Derry man Vincent Neff and his art-pop band Django Django were celebrating last Thursday, having been shortlisted for this year’s coveted 2012 Mercury Music Prize, reports Julieann Campbell.
Their self-titled album, which was released in January this year to critical acclaim, is among the 12 albums that will now compete for the 2012 prize, one of the most prestigious accolades in the music industry. The shortlist was announced last Wednesday.
The four-piece are in fine company, too, as they make the list alongside the likes of Plan B, previous nominee Richard Hawley, Jessie Ware, Alt-J, Field Music and the Maccabees.
[Source: Derry Journal]
Loreto, Letterkenny may be the only Donegal secondary school involved in Gaelic sports that won’t get any tickets to the Sept. 23rd All-Ireland final between Donegal and Mayo, a teacher said last Wednesday.
The other secondary and primary schools in Donegal all get an allocation of tickets through the Vocational Schools, Colleges and Cumann na mBunscol associations.
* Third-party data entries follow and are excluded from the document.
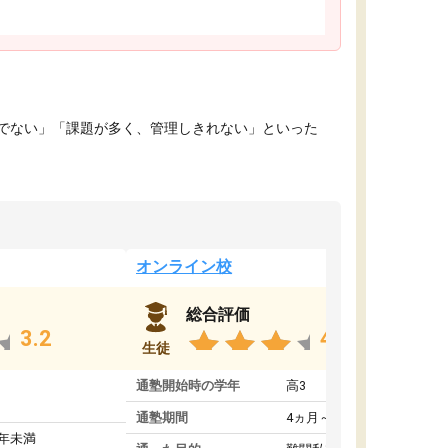
でない」「課題が多く、管理しきれない」といった
オンライン校
総合評価
3.2
4.4
生徒
通塾開始時の学年
高3
通塾期間
4ヵ月～1年未満
1年未満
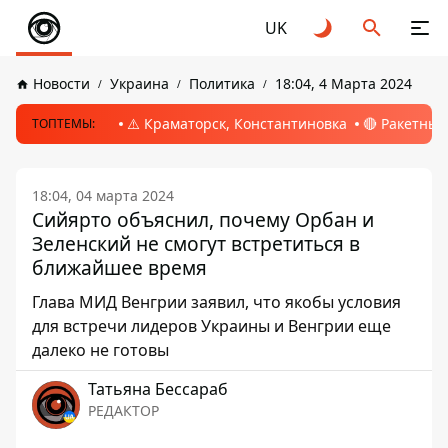
UK
Новости
Украина
Политика
18:04, 4 Марта 2024
⚠️ Краматорск, Константиновка
🔴 Ракетный
ТОПТЕМЫ:
18:04, 04 марта 2024
Сийярто объяснил, почему Орбан и
Зеленский не смогут встретиться в
ближайшее время
Глава МИД Венгрии заявил, что якобы условия
для встречи лидеров Украины и Венгрии еще
далеко не готовы
Татьяна Бессараб
РЕДАКТОР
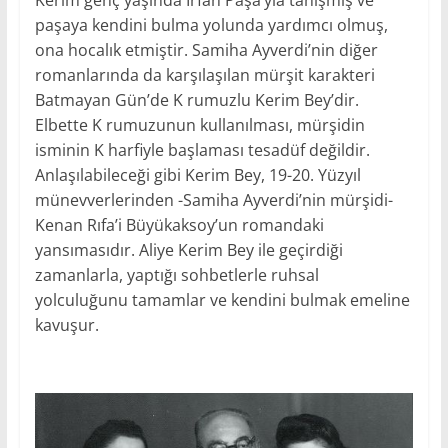
Kerim genç yaşında İrfan Paşa’yla tanışmış ve
paşaya kendini bulma yolunda yardımcı olmuş,
ona hocalık etmiştir. Samiha Ayverdi’nin diğer
romanlarında da karşılaşılan mürşit karakteri
Batmayan Gün’de K rumuzlu Kerim Bey’dir.
Elbette K rumuzunun kullanılması, mürşidin
isminin K harfiyle başlaması tesadüf değildir.
Anlaşılabileceği gibi Kerim Bey, 19-20. Yüzyıl
münevverlerinden -Samiha Ayverdi’nin mürşidi-
Kenan Rıfa’i Büyükaksoy’un romandaki
yansımasıdır. Aliye Kerim Bey ile geçirdiği
zamanlarla, yaptığı sohbetlerle ruhsal
yolculuğunu tamamlar ve kendini bulmak emeline
kavuşur.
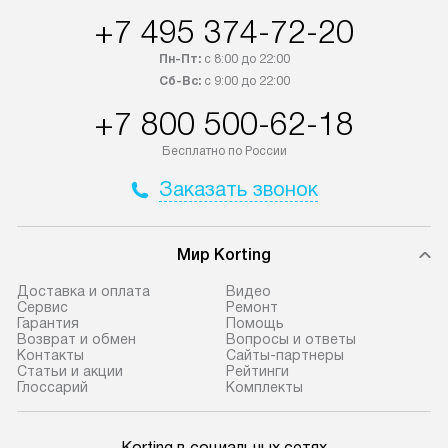
+7 495 374-72-20
Пн-Пт:
с 8:00 до 22:00
Сб-Вс:
с 9:00 до 22:00
+7 800 500-62-18
Бесплатно по России
Заказать звонок
Мир Korting
Доставка и оплата
Видео
Сервис
Ремонт
Гарантия
Помощь
Возврат и обмен
Вопросы и ответы
Контакты
Сайты-партнеры
Статьи и акции
Рейтинги
Глоссарий
Комплекты
Korting в социальных сетях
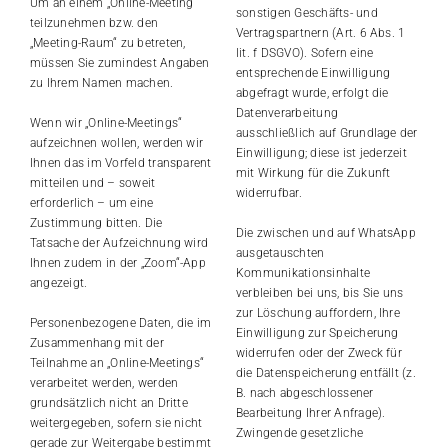
Um an einem „Online-Meeting“
sonstigen Geschäfts- und
teilzunehmen bzw. den
Vertragspartnern (Art. 6 Abs. 1
„Meeting-Raum“ zu betreten,
lit. f DSGVO). Sofern eine
müssen Sie zumindest Angaben
entsprechende Einwilligung
zu Ihrem Namen machen.
abgefragt wurde, erfolgt die
Datenverarbeitung
Wenn wir „Online-Meetings“
ausschließlich auf Grundlage der
aufzeichnen wollen, werden wir
Einwilligung; diese ist jederzeit
Ihnen das im Vorfeld transparent
mit Wirkung für die Zukunft
mitteilen und – soweit
widerrufbar.
erforderlich – um eine
Zustimmung bitten. Die
Die zwischen und auf WhatsApp
Tatsache der Aufzeichnung wird
ausgetauschten
Ihnen zudem in der „Zoom“-App
Kommunikationsinhalte
angezeigt.
verbleiben bei uns, bis Sie uns
zur Löschung auffordern, Ihre
Personenbezogene Daten, die im
Einwilligung zur Speicherung
Zusammenhang mit der
widerrufen oder der Zweck für
Teilnahme an „Online-Meetings“
die Datenspeicherung entfällt (z.
verarbeitet werden, werden
B. nach abgeschlossener
grundsätzlich nicht an Dritte
Bearbeitung Ihrer Anfrage).
weitergegeben, sofern sie nicht
Zwingende gesetzliche
gerade zur Weitergabe bestimmt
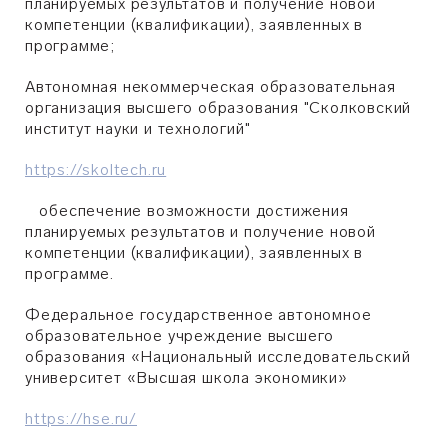
планируемых результатов и получение новой
компетенции (квалификации), заявленных в
программе;
Автономная некоммерческая образовательная
организация высшего образования "Сколковский
институт науки и технологий"
https://skoltech.ru
обеспечение возможности достижения
планируемых результатов и получение новой
компетенции (квалификации), заявленных в
программе.
Федеральное государственное автономное
образовательное учреждение высшего
образования «Национальный исследовательский
университет «Высшая школа экономики»
https://hse.ru/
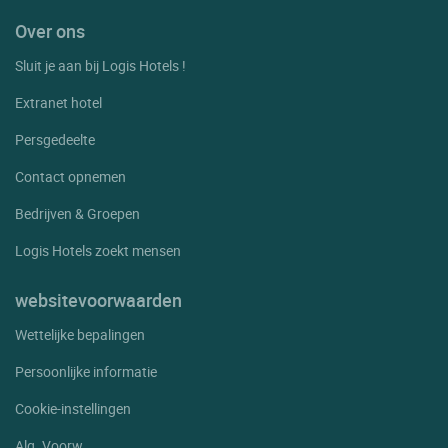
Over ons
Sluit je aan bij Logis Hotels !
Extranet hotel
Persgedeelte
Contact opnemen
Bedrijven & Groepen
Logis Hotels zoekt mensen
websitevoorwaarden
Wettelijke bepalingen
Persoonlijke informatie
Cookie-instellingen
Alg. Voorw.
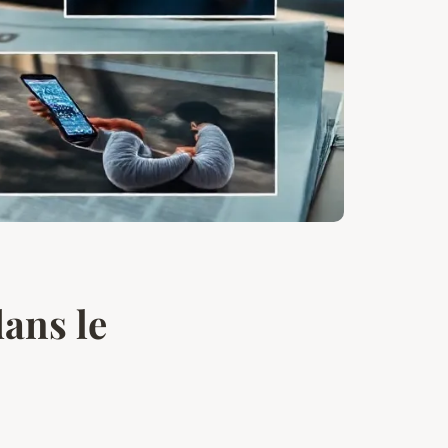
dans le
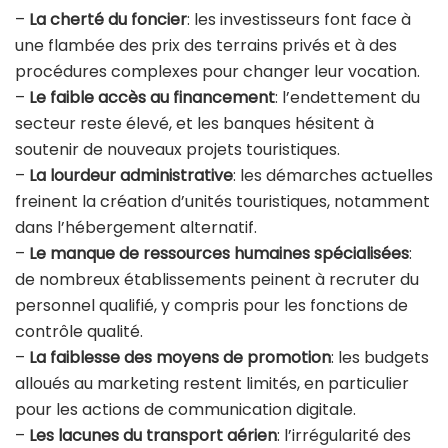
–
La cherté du foncier
: les investisseurs font face à
une flambée des prix des terrains privés et à des
procédures complexes pour changer leur vocation.
–
Le faible accès au financement
: l’endettement du
secteur reste élevé, et les banques hésitent à
soutenir de nouveaux projets touristiques.
–
La lourdeur administrative
: les démarches actuelles
freinent la création d’unités touristiques, notamment
dans l’hébergement alternatif.
–
Le manque de ressources humaines spécialisées
:
de nombreux établissements peinent à recruter du
personnel qualifié, y compris pour les fonctions de
contrôle qualité.
–
La faiblesse des moyens de promotion
: les budgets
alloués au marketing restent limités, en particulier
pour les actions de communication digitale.
–
Les lacunes du transport aérien
: l’irrégularité des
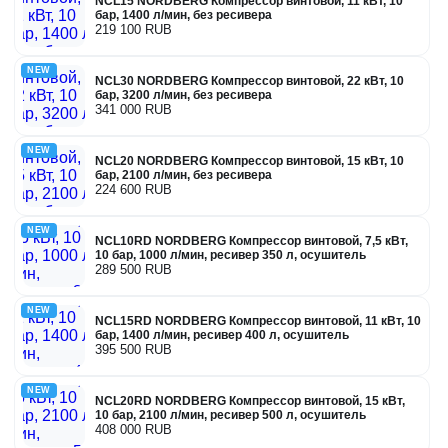
NCL15 NORDBERG Компрессор винтовой, 11 кВт, 10
бар, 1400 л/мин, без ресивера
219 100 RUB
NEW
NCL30 NORDBERG Компрессор винтовой, 22 кВт, 10
бар, 3200 л/мин, без ресивера
341 000 RUB
NEW
NCL20 NORDBERG Компрессор винтовой, 15 кВт, 10
бар, 2100 л/мин, без ресивера
224 600 RUB
NEW
NCL10RD NORDBERG Компрессор винтовой, 7,5 кВт,
10 бар, 1000 л/мин, ресивер 350 л, осушитель
289 500 RUB
NEW
NCL15RD NORDBERG Компрессор винтовой, 11 кВт, 10
бар, 1400 л/мин, ресивер 400 л, осушитель
395 500 RUB
NEW
NCL20RD NORDBERG Компрессор винтовой, 15 кВт,
10 бар, 2100 л/мин, ресивер 500 л, осушитель
408 000 RUB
It seems as if the all-girls Letterkenny school is the only one to lose out.
“We just feel like we’re being discriminated against because all the mixed schools and all the boys’ schools get them,” said Mary Bourne, who teaches at the school and works with the Gaelic teams.
[Source: Donegal Democrat]
Six “upmarket” shipping containers are to be placed on the site of a long-delayed $161 million redevelopment project in a County Down seaside town.
They will be erected on the vacant site of the planned Queen's Parade development in Bangor.
The containers will house 24 local artists over the next two years, in a $464,000 project.
The Queen's Parade project has been in the pipeline for 20 years but has suffered a series of setbacks.
[Source: BBC News]
One man is dead and two people were in a Dublin hospital after a knife attack last Thursday.
An early morning confrontation is believed to have led to the murder of Jason “Jasper” Flannery.
The altercation took place in the Poppintree area of Ballymun at around 4 a.m.
A man and a woman were taken to the Mater Hospital with minor injuries as a result.
[Source: Evening Herald]
The young man who died last Thursday morning in an industrial accident has been named by the Fermanagh County Board as Brian Og Maguire.
The accident occurred in the Ballyconnell Road area of Derrylin that morning (September 13) shortly after 11 a.m.
Fermanagh County Board has released a statement saying:
“Fermanagh GAA County Committee, County Senior Football Management Team and players are shocked and saddened to learn of the sudden death of our County Senior player and teammate Brian Og Maguire due to an accident at his work.”
[Source: Fermanagh Herald]
Hurling fans hoping to get their hands on precious tickets for the replayed All-Ireland Final on September 30 have been warned that Galway is unlikely to receive an increase on the allocation of just over 12,000 that the county received for the thrilling drawn game with Kilkenny.
Joe Canning’s superb last-gasp equalizer into the swirling wind at the Hill 16 end of Croke Park forced the first replayed All-Ireland Final since 1959, prompting another scramble for tickets among Galway supporters hoping to see the end of the county’s 24-year title famine.
With the minors of Dublin and Tipperary also poised to meet again on Sunday fortnight, the Galway Hurling Board has been informed by the GAA authorities that there will be no additional windfall in terms of the county’s allocation.
[Source: Galway Bay FM]
Up to 30 new jobs will be created when a new store moves into a retail park.
Electrical giants Currys and PC World are opening in Manor West Retail Park in Tralee, Co. Kerry, giving the center 100 percent occupancy for the first time ever.
Center manager Derek Rusk says he is thrilled with the achievement, which has bucked the trend.
"At a time when unemployment is at an all-time high, it is great to see new jobs being created in the Tralee area and a large multinational showing great confidence in the region," he said.
[Source: Irish Independent]
Twenty people took their own lives in Co. Kildare last year. Pieta House, the suicide and self-harm crisis center, has seen a 40 percent rise in calls this year.
Joan Freeman, CEO and founder of Pieta House, spoke to the Kildare Nationalist about the service it provides for suicidal people around Ireland, and the reasons behind the large numbers of suicides.
“Overall there has been a huge increase,” she said. “The numbers are only preliminary – I remember in 2008 when preliminary figures came out; there were an additional 100 people when final figures came out. These figures don’t include things like drownings or single car crashes. We should be very dubious about these figures. We are still seeing an increase and it is without a doubt [due to the] recession.”